▶ Available data:
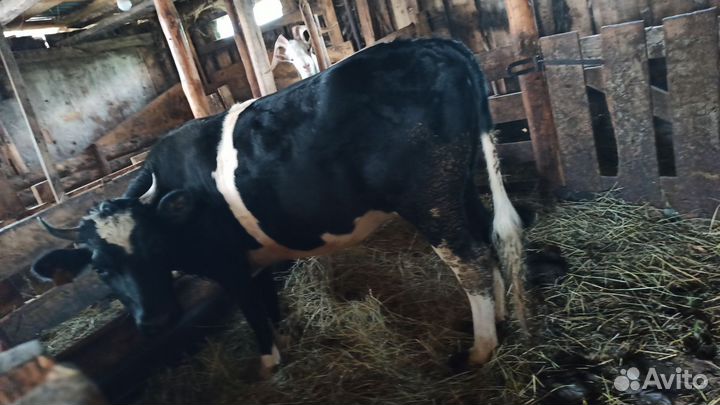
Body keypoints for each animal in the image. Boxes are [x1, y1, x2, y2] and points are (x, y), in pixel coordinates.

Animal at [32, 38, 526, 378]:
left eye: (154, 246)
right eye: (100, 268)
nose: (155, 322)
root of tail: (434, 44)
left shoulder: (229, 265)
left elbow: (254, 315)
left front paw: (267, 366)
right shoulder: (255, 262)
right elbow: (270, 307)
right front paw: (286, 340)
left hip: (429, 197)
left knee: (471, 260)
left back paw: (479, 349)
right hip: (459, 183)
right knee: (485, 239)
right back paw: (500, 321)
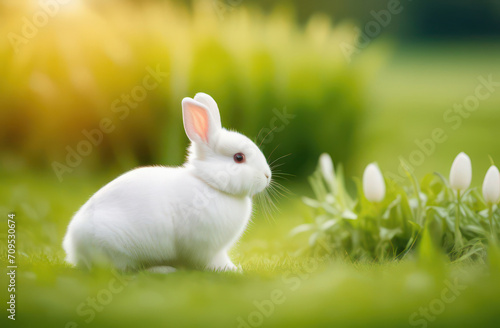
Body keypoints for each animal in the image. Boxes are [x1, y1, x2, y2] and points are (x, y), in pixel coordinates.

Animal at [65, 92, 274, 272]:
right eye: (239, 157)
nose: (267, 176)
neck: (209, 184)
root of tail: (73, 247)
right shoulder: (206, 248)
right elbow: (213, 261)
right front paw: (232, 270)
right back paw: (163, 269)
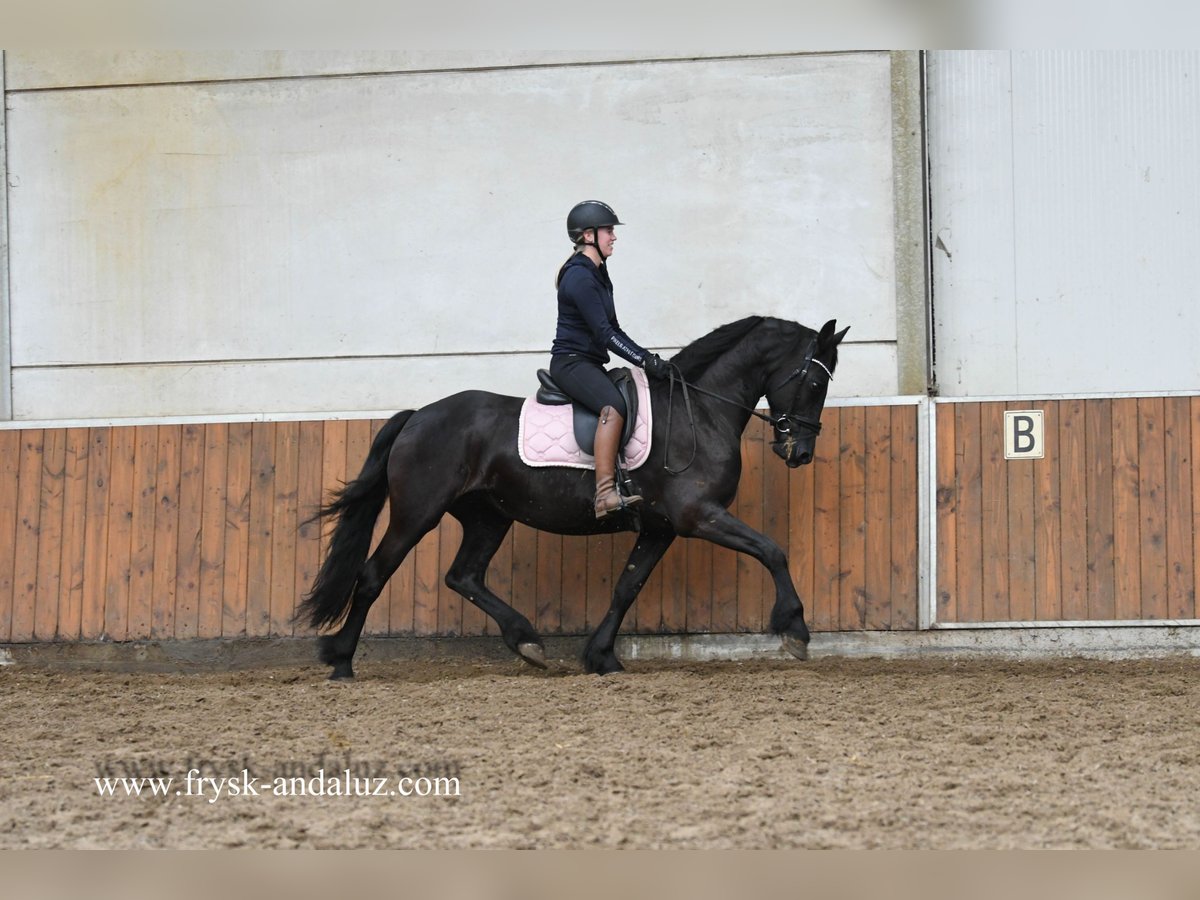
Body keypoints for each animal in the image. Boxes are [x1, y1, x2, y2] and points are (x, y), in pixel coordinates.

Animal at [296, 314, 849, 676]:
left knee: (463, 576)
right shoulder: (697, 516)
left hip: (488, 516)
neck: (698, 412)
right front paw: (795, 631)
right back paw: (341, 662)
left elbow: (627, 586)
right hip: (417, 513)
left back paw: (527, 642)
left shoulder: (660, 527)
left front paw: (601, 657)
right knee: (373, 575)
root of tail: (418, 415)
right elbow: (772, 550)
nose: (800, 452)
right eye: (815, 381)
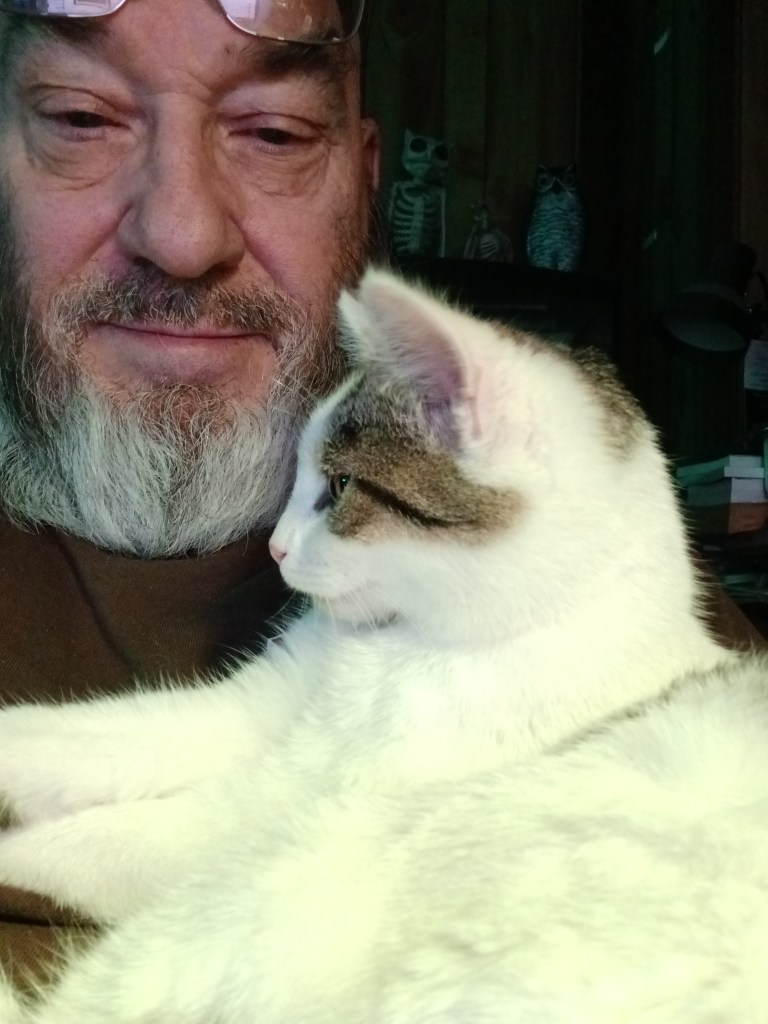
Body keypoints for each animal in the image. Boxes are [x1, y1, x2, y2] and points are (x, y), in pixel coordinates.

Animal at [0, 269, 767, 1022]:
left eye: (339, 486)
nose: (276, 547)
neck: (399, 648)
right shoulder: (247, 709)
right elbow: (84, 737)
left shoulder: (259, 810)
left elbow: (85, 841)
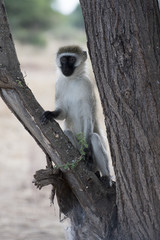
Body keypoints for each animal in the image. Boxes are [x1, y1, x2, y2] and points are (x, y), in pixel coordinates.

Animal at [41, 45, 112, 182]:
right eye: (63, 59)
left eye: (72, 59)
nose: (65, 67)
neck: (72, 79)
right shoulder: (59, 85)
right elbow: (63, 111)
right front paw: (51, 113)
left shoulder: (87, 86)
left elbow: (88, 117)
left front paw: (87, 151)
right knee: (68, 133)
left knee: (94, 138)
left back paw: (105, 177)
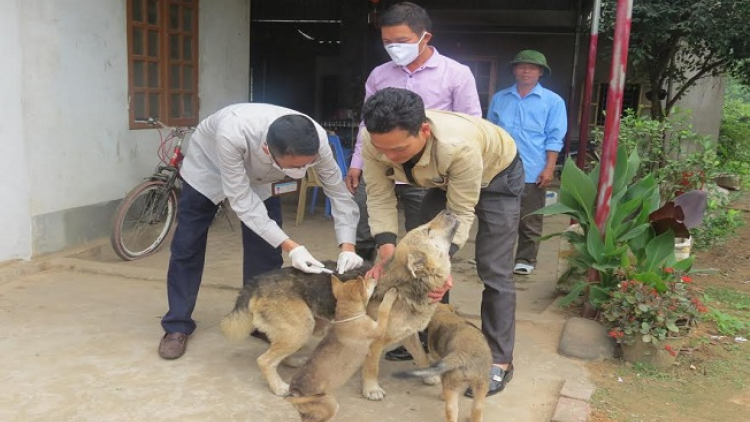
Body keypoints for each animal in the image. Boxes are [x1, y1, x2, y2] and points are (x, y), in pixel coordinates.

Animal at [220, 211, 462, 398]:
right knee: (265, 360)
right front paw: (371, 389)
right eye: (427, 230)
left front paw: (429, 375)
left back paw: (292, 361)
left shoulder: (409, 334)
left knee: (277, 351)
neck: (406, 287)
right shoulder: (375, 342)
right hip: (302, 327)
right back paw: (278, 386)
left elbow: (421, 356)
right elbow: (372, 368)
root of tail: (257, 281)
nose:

--

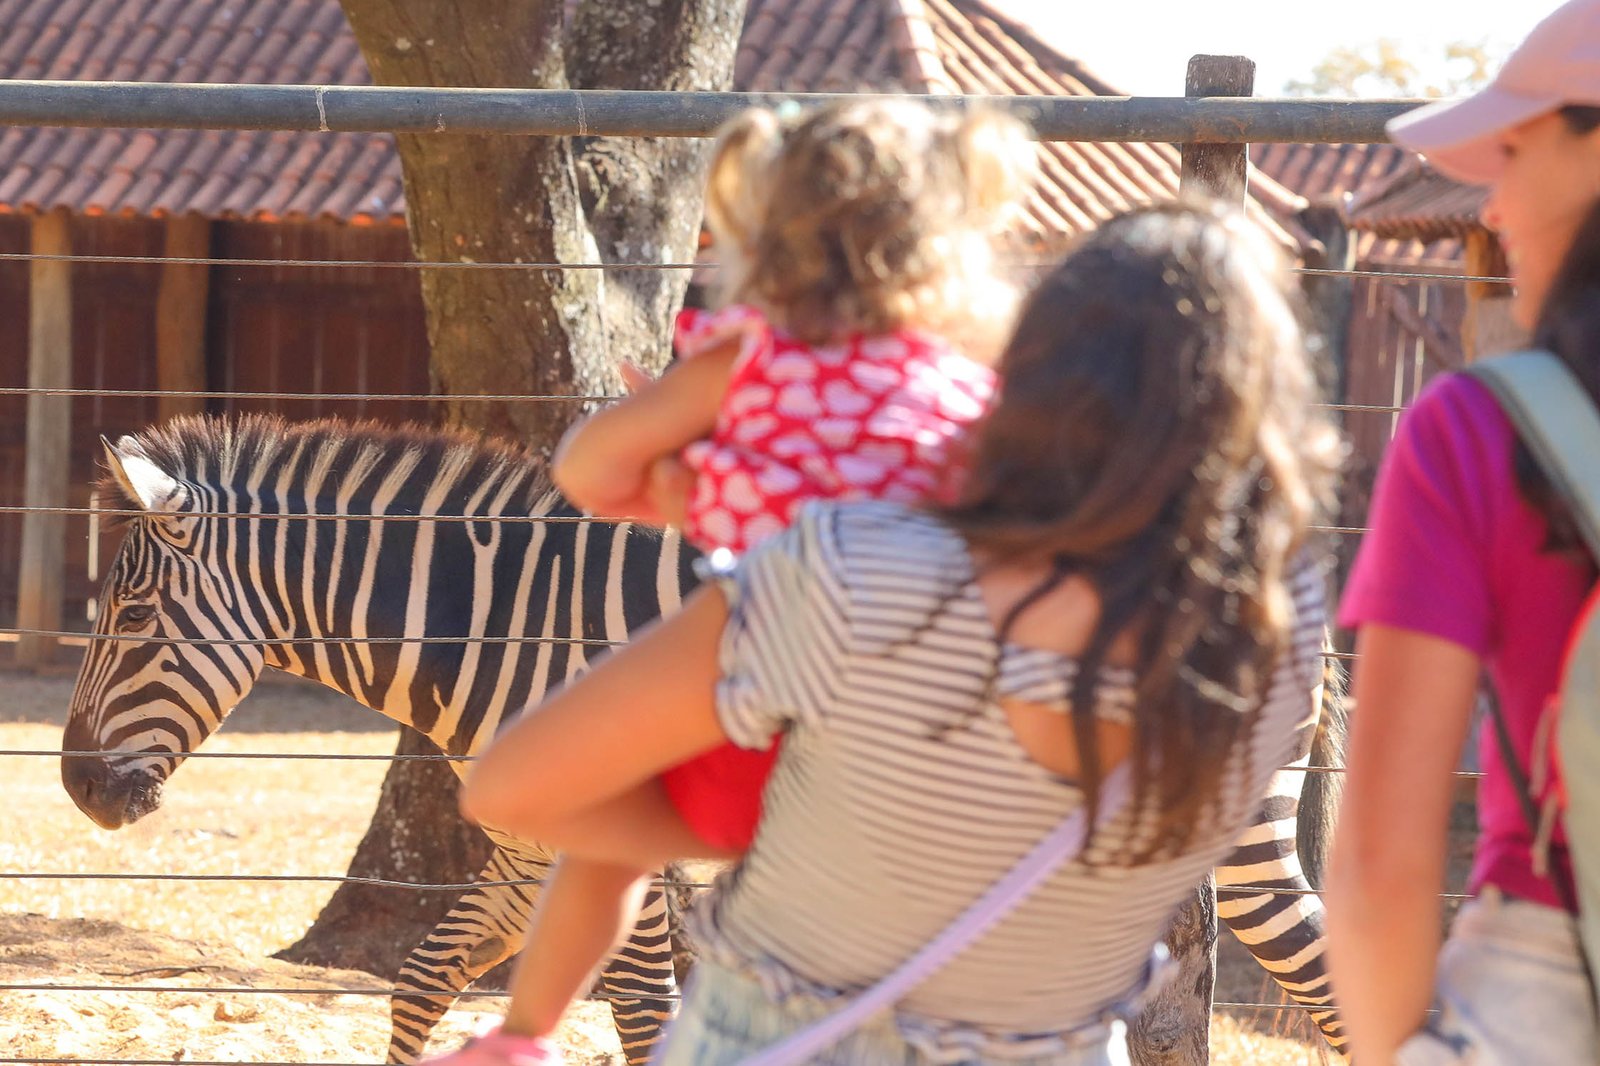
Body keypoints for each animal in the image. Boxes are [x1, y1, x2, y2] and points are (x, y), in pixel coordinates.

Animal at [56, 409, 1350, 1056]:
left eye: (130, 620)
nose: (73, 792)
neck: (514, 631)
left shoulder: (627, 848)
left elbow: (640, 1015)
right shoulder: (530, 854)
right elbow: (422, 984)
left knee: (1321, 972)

--

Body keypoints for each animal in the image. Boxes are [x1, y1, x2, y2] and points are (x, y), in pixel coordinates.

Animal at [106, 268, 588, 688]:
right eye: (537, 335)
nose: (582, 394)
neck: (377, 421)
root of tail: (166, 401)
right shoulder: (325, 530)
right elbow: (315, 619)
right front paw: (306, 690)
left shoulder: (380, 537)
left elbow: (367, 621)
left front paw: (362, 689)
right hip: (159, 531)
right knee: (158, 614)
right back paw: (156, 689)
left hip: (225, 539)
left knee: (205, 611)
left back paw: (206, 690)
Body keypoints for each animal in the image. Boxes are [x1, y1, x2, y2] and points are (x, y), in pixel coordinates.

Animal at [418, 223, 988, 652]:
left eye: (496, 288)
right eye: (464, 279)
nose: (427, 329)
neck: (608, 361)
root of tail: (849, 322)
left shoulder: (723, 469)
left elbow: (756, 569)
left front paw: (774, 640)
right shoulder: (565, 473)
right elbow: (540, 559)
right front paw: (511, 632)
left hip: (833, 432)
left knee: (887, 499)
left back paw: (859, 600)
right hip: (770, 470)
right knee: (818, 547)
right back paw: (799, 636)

▶ Task brief: Please find each line in the records above that holds the word "nose", and copy it.

▶ Result for this task:
nose: (155, 322)
nose: (267, 176)
nose: (800, 452)
nose: (276, 547)
nose: (65, 67)
nose:
nose: (73, 792)
nose: (582, 394)
nose: (427, 329)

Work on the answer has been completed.